**PROVIDED DATA:**
==============================
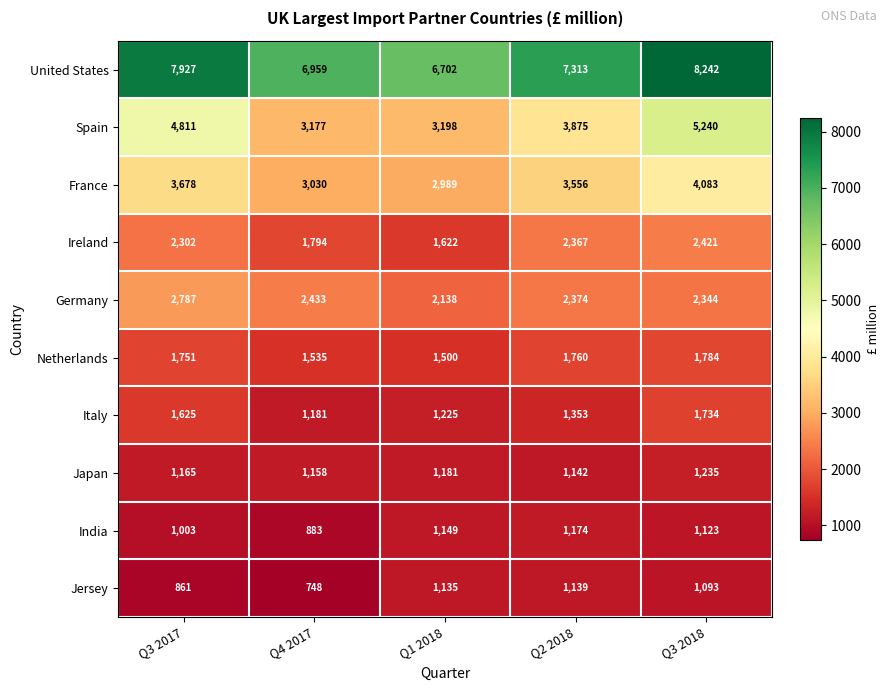

True or false: Jersey has a value of 1174 at Q4 2017.

False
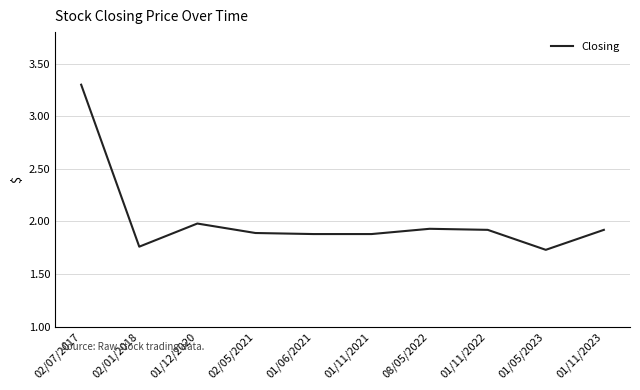

True or false: the data shows 0.4 at 02/05/2021.

False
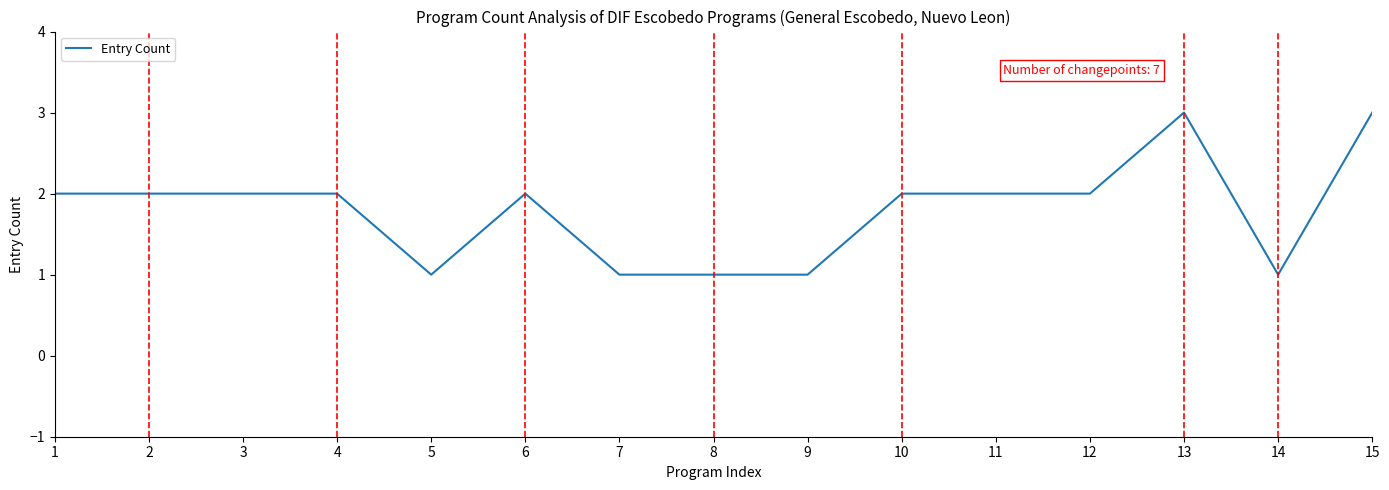

What is the minimum value shown in the chart?

1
==============================
Please retype every one of the records above word for word, leaving out the pictures.

True or false: Jersey has a value of 1174 at Q4 2017.

False

True or false: the data shows 0.4 at 02/05/2021.

False

What is the minimum value shown in the chart?

1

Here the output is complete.